Pytorch compatibile with NVIDIA-SMI 535.104.05 Driver Version: 535.104.05 CUDA Version: 12.2

Hello
i’m trying to to run as pytorch-gpu the follow transfer learning code (Transfer Learning for Computer Vision Tutorial — PyTorch Tutorials 2.1.0+cu121 documentation)
in my Ubuntu 20.04 LTS with the the follow nvidia version (see image attached)
nvidia

but I encontered several incompatibilities :

First, the as is cuda version not load the dynamic library libcudnn.so.8. When I tried to install previous pythorch and associated cuda versions the torch library give me other errors.

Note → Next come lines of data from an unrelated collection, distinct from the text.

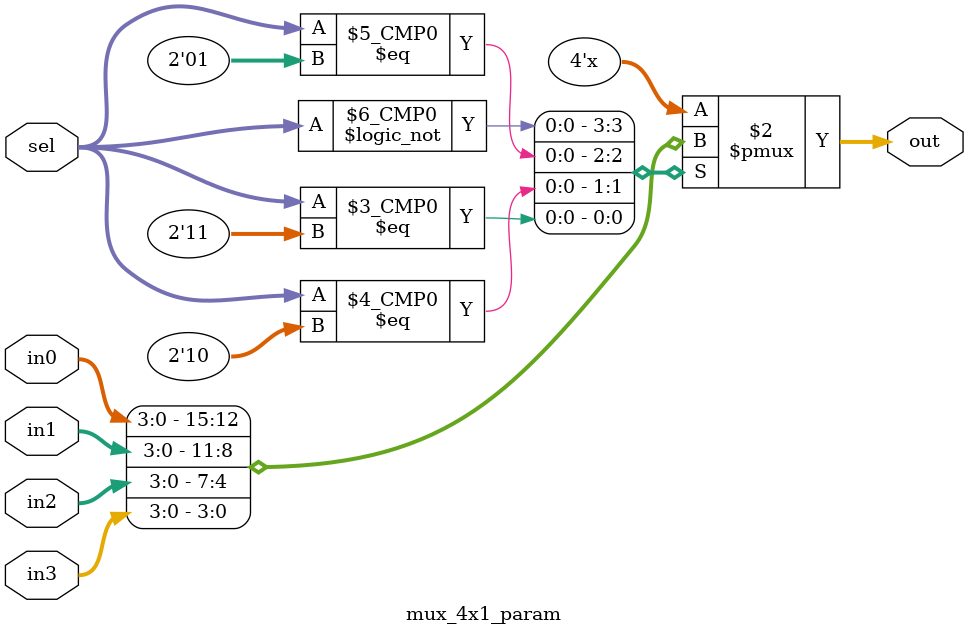
<source format=v>
/*
Program: CI Digital T2/2025
Class: Introdução à Verilog  
Class-ID: SD122
Advisor: Felipe Rocha 
Advisor-Contact: felipef.rocha@inatel.br
Institute: INATEL - Santa Rita do Sapucaí / MG  
Development: André Bezerra 
Student-Contact: andrefrbezerra@gmail.com
Task-ID: A-105
Type: Laboratory
Data: octuber, 17 2025
*/

`timescale 1 ns / 1 ps;

module mux_4x1_param #(parameter N = 4)(
    input       [N-1:0] in0,in1,in2,in3,
    input       [  1:0] sel,
    output reg  [N-1:0] out
);

    always @(*)begin
        case (sel)
            2'b00: out = in0;
            2'b01: out = in1;
            2'b10: out = in2;
            2'b11: out = in3;
            default: out = 1'bx; // 1'b0; 
        endcase
        
    end
    
endmodule

</source>
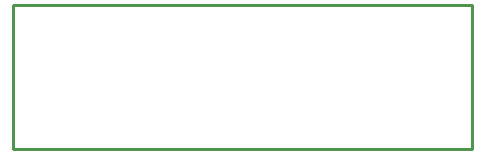
<source format=gbr>
G04 start of page 4 for group 6 idx 6 *
G04 Title: (unknown), outline *
G04 Creator: pcb 20140316 *
G04 CreationDate: Mon 31 Jul 2017 07:56:20 GMT UTC *
G04 For: harold *
G04 Format: Gerber/RS-274X *
G04 PCB-Dimensions (mil): 6000.00 5000.00 *
G04 PCB-Coordinate-Origin: lower left *
%MOIN*%
%FSLAX25Y25*%
%LNOUTLINE*%
%ADD25C,0.0100*%
G54D25*X98500Y311500D02*Y263500D01*
X251500D01*
Y311500D01*
X98500D02*X251500D01*
M02*

</source>
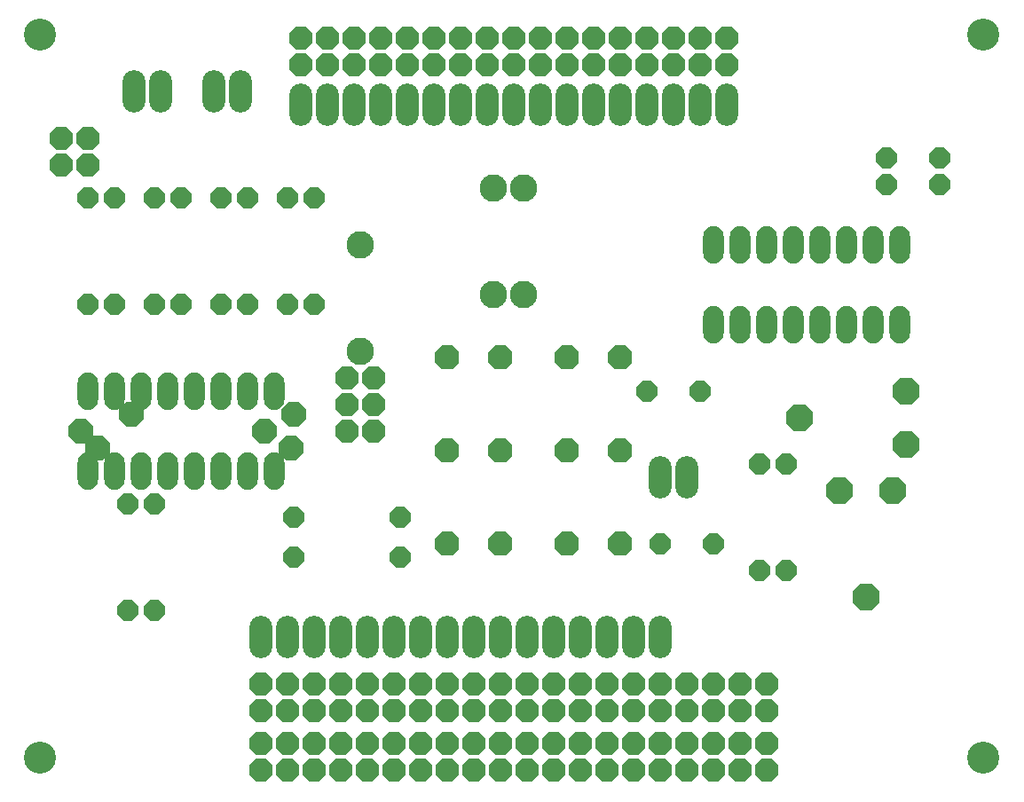
<source format=gbr>
G75*
G70*
%OFA0B0*%
%FSLAX24Y24*%
%IPPOS*%
%LPD*%
%AMOC8*
5,1,8,0,0,1.08239X$1,22.5*
%
%ADD10C,0.1200*%
%ADD11OC8,0.0864*%
%ADD12O,0.0864X0.1584*%
%ADD13OC8,0.0768*%
%ADD14O,0.0768X0.1408*%
%ADD15OC8,0.0900*%
%ADD16OC8,0.1008*%
%ADD17OC8,0.0912*%
%ADD18C,0.1032*%
D10*
X002120Y004559D03*
X002120Y031724D03*
X037553Y031724D03*
X037553Y004559D03*
D11*
X029401Y004090D03*
X028401Y004090D03*
X027401Y004090D03*
X026401Y004090D03*
X025401Y004090D03*
X024401Y004090D03*
X023401Y004090D03*
X022401Y004090D03*
X021401Y004090D03*
X020401Y004090D03*
X019401Y004090D03*
X018401Y004090D03*
X017401Y004090D03*
X016401Y004090D03*
X015401Y004090D03*
X014401Y004090D03*
X013401Y004090D03*
X012401Y004090D03*
X011401Y004090D03*
X010401Y004090D03*
X010401Y005090D03*
X011401Y005090D03*
X012401Y005090D03*
X013401Y005090D03*
X014401Y005090D03*
X015401Y005090D03*
X016401Y005090D03*
X017401Y005090D03*
X018401Y005090D03*
X019401Y005090D03*
X020401Y005090D03*
X021401Y005090D03*
X022401Y005090D03*
X023401Y005090D03*
X024401Y005090D03*
X025401Y005090D03*
X026401Y005090D03*
X027401Y005090D03*
X028401Y005090D03*
X029401Y005090D03*
X029401Y006340D03*
X028401Y006340D03*
X027401Y006340D03*
X026401Y006340D03*
X025401Y006340D03*
X024401Y006340D03*
X023401Y006340D03*
X022401Y006340D03*
X021401Y006340D03*
X020401Y006340D03*
X019401Y006340D03*
X018401Y006340D03*
X017401Y006340D03*
X016401Y006340D03*
X015401Y006340D03*
X014401Y006340D03*
X013401Y006340D03*
X012401Y006340D03*
X011401Y006340D03*
X010401Y006340D03*
X010401Y007340D03*
X011401Y007340D03*
X012401Y007340D03*
X013401Y007340D03*
X014401Y007340D03*
X015401Y007340D03*
X016401Y007340D03*
X017401Y007340D03*
X018401Y007340D03*
X019401Y007340D03*
X020401Y007340D03*
X021401Y007340D03*
X022401Y007340D03*
X023401Y007340D03*
X024401Y007340D03*
X025401Y007340D03*
X026401Y007340D03*
X027401Y007340D03*
X028401Y007340D03*
X029401Y007340D03*
X014651Y016840D03*
X013651Y016840D03*
X013651Y017840D03*
X014651Y017840D03*
X014651Y018840D03*
X013651Y018840D03*
X003901Y026840D03*
X002901Y026840D03*
X002901Y027840D03*
X003901Y027840D03*
X011901Y030590D03*
X012901Y030590D03*
X013901Y030590D03*
X014901Y030590D03*
X015901Y030590D03*
X016901Y030590D03*
X017901Y030590D03*
X018901Y030590D03*
X019901Y030590D03*
X020901Y030590D03*
X021901Y030590D03*
X022901Y030590D03*
X023901Y030590D03*
X024901Y030590D03*
X025901Y030590D03*
X026901Y030590D03*
X027901Y030590D03*
X027901Y031590D03*
X026901Y031590D03*
X025901Y031590D03*
X024901Y031590D03*
X023901Y031590D03*
X022901Y031590D03*
X021901Y031590D03*
X020901Y031590D03*
X019901Y031590D03*
X018901Y031590D03*
X017901Y031590D03*
X016901Y031590D03*
X015901Y031590D03*
X014901Y031590D03*
X013901Y031590D03*
X012901Y031590D03*
X011901Y031590D03*
D12*
X009651Y029590D03*
X008651Y029590D03*
X006651Y029590D03*
X005651Y029590D03*
X011901Y029090D03*
X012901Y029090D03*
X013901Y029090D03*
X014901Y029090D03*
X015901Y029090D03*
X016901Y029090D03*
X017901Y029090D03*
X018901Y029090D03*
X019901Y029090D03*
X020901Y029090D03*
X021901Y029090D03*
X022901Y029090D03*
X023901Y029090D03*
X024901Y029090D03*
X025901Y029090D03*
X026901Y029090D03*
X027901Y029090D03*
X026401Y015090D03*
X025401Y015090D03*
X025401Y009090D03*
X024401Y009090D03*
X023401Y009090D03*
X022401Y009090D03*
X021401Y009090D03*
X020401Y009090D03*
X019401Y009090D03*
X018401Y009090D03*
X017401Y009090D03*
X016401Y009090D03*
X015401Y009090D03*
X014401Y009090D03*
X013401Y009090D03*
X012401Y009090D03*
X011401Y009090D03*
X010401Y009090D03*
D13*
X011651Y012090D03*
X011651Y013590D03*
X015651Y013590D03*
X015651Y012090D03*
X006401Y010090D03*
X005401Y010090D03*
X005401Y014090D03*
X006401Y014090D03*
X006401Y021590D03*
X007401Y021590D03*
X008901Y021590D03*
X009901Y021590D03*
X011401Y021590D03*
X012401Y021590D03*
X012401Y025590D03*
X011401Y025590D03*
X009901Y025590D03*
X008901Y025590D03*
X007401Y025590D03*
X006401Y025590D03*
X004901Y025590D03*
X003901Y025590D03*
X003901Y021590D03*
X004901Y021590D03*
X024901Y018340D03*
X026901Y018340D03*
X029151Y015590D03*
X030151Y015590D03*
X027401Y012590D03*
X029151Y011590D03*
X030151Y011590D03*
X025401Y012590D03*
X033901Y026090D03*
X033901Y027090D03*
X035901Y027090D03*
X035901Y026090D03*
D14*
X034401Y023840D03*
X033401Y023840D03*
X032401Y023840D03*
X031401Y023840D03*
X030401Y023840D03*
X029401Y023840D03*
X028401Y023840D03*
X027401Y023840D03*
X027401Y020840D03*
X028401Y020840D03*
X029401Y020840D03*
X030401Y020840D03*
X031401Y020840D03*
X032401Y020840D03*
X033401Y020840D03*
X034401Y020840D03*
X010901Y018340D03*
X009901Y018340D03*
X008901Y018340D03*
X007901Y018340D03*
X006901Y018340D03*
X005901Y018340D03*
X004901Y018340D03*
X003901Y018340D03*
X003901Y015340D03*
X004901Y015340D03*
X005901Y015340D03*
X006901Y015340D03*
X007901Y015340D03*
X008901Y015340D03*
X009901Y015340D03*
X010901Y015340D03*
D15*
X017401Y016090D03*
X019401Y016090D03*
X021901Y016090D03*
X023901Y016090D03*
X023901Y019590D03*
X021901Y019590D03*
X019401Y019590D03*
X017401Y019590D03*
X017401Y012590D03*
X019401Y012590D03*
X021901Y012590D03*
X023901Y012590D03*
D16*
X030651Y017340D03*
X032151Y014590D03*
X034151Y014590D03*
X034651Y016340D03*
X034651Y018340D03*
X033151Y010590D03*
D17*
X011526Y016215D03*
X010526Y016840D03*
X011626Y017465D03*
X005526Y017465D03*
X004276Y016215D03*
X003651Y016840D03*
D18*
X014151Y019840D03*
X014151Y023840D03*
X019151Y021965D03*
X020276Y021965D03*
X020276Y025965D03*
X019151Y025965D03*
M02*

</source>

Can you suggest me a proper associations between torch and my nvidia workstation?..Thanks in advance!

Driver 535.104.05 is compatible with every stable and nightly binary we are building.

I don’t understand this statement since the PyTorch binaries ship with their own CUDA dependencies (including cuDNN and NCCL etc.) and load these. Your locally installed CUDA toolkit won’t be used so if you want to use a custom setup you should build PyTorch from source.

1 Like

Hy,

Sorry for unclearity in my question ( I’m still a novice with torch…), I’ll try to explain now better :

The error appears only when I run the training in the previous mentioned code ( the necessary libraries were all correctly loaded). Here the full msn :

“Could not load library libcudnn_cnn_train.so.8. Error: /usr/local/cuda/lib64/libcudnn_cnn_train.so.8: undefined symbol: _ZN5cudnn3cnn34layerNormFwd_execute_internal_implERKNS_7backend11VariantPackEP11CUstream_stRNS0_18LayerNormFwdParamsERKNS1_20NormForwardOperationEmb, version libcudnn_cnn_infer.so.8”

In particular, I dont’ understand about this error in particular ( maybe it come from the code?)
" undefined symbol: _ZN5cudnn3cnn34layerNormFwd_execute_internal_implERKNS_7backend11VariantPackEP11CUstream_stRNS0_18LayerNormFwdParamsERKNS1_20NormForwardOperationEmb"

The system path points to a cuDNN installation in /usr so either remove this cuDNN version completely and let PyTorch use its own cuDNN libs or remove this path from LD_LIBRARY_PATH as a workaround.

1 Like

I see many thanks again now code runs properly